In terms of his pure athleticism, Carr is incredibly quick and agile. Bringing him down in the open field is nearly impossible as he easily makes defenders miss in one on one situations. Even though his 40 time is not elite at 4.57, Carr’s playing speed is so much faster than that number would indicate. The Army All-American breezes past defenders with ease in the open field and was nearly impossible to catch for most of his high school competition. Carr may not be the freak athlete of top running back prospect Najee Harris, but his ability to make people miss is extremely impressive. USC fans should look forward to Carr breaking the ankles of defenders as he scampers his way to many touchdowns over the course of his Trojan career.

Being that Carr is already a five-star recruit, it is difficult to make a case for him actually being underrated. However, many recruiting experts on the west coast believe that Carr should be rated even higher than what most recruiting sites give him. His combination of size, speed, agility, power, and pass-catching ability is truly rare. Although it may sound as though his praises are slightly effusive, a legitimate case can be made that Carr could already be a better running back than 1000 yard rusher Ronald Jones II.

Looking ahead, despite the hype surrounding a player of Carr’s caliber, it will be difficult for him to crack the running back rotation. The Trojans are returning Jones, Aca’Cedric Ware, and Dominic Davis—three very talented players in their own right. Being a successful college running back in all phases of the game from running the ball to picking up blitzes is difficult. That being said, USC is losing its best all-around back in Justin Davis and Jones and Ware are relatively limited to being pure rushers.

Fans should expect Jones to continue as the team’s feature back in 2017, but it should not come as much of a surprise if Carr really cuts into his playing time as the season progresses. For all that Jones does as a rusher, he is still limited in the other facets of being a running back. His pass-catching is mediocre at best and he is still prone to missing on his blocking assignments. Ware is an upgrade in those two areas, but Carr is definitely more talented than Ware. If Carr can acclimate himself to picking up the blitz on pass plays, he could immediately earn snaps as the team’s third down back.

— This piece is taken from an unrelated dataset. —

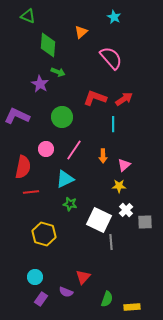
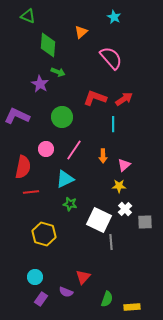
white cross: moved 1 px left, 1 px up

Then, if Jones leaves for the NFL after next season, Carr can step in as USC’s feature back in 2018 with Ware and Davis as the backups.

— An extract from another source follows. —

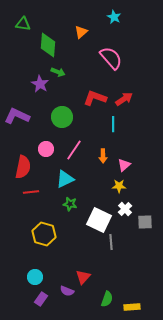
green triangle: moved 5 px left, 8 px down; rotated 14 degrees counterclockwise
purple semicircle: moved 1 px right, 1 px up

Carr is simply too talented to spend the entire 2017 season on the sidelines. Even if he struggles in certain areas, the Trojans need to ensure that he at least earns about 10 touches per game. Carr is the complete package among running backs and he has the potential to become a first round pick a few years down the road. USC would be foolish to overlook this rare talent due to his youth, but if Jones’ usage through his early years is any indication, USC fans should have little to worry about in this regard. Starting next fall, Trojan nation will finally get a glimpse of a player who could end up being one of the most dynamic players to don the cardinal and gold since Reggie Bush lit up the Coliseum 12 years ago.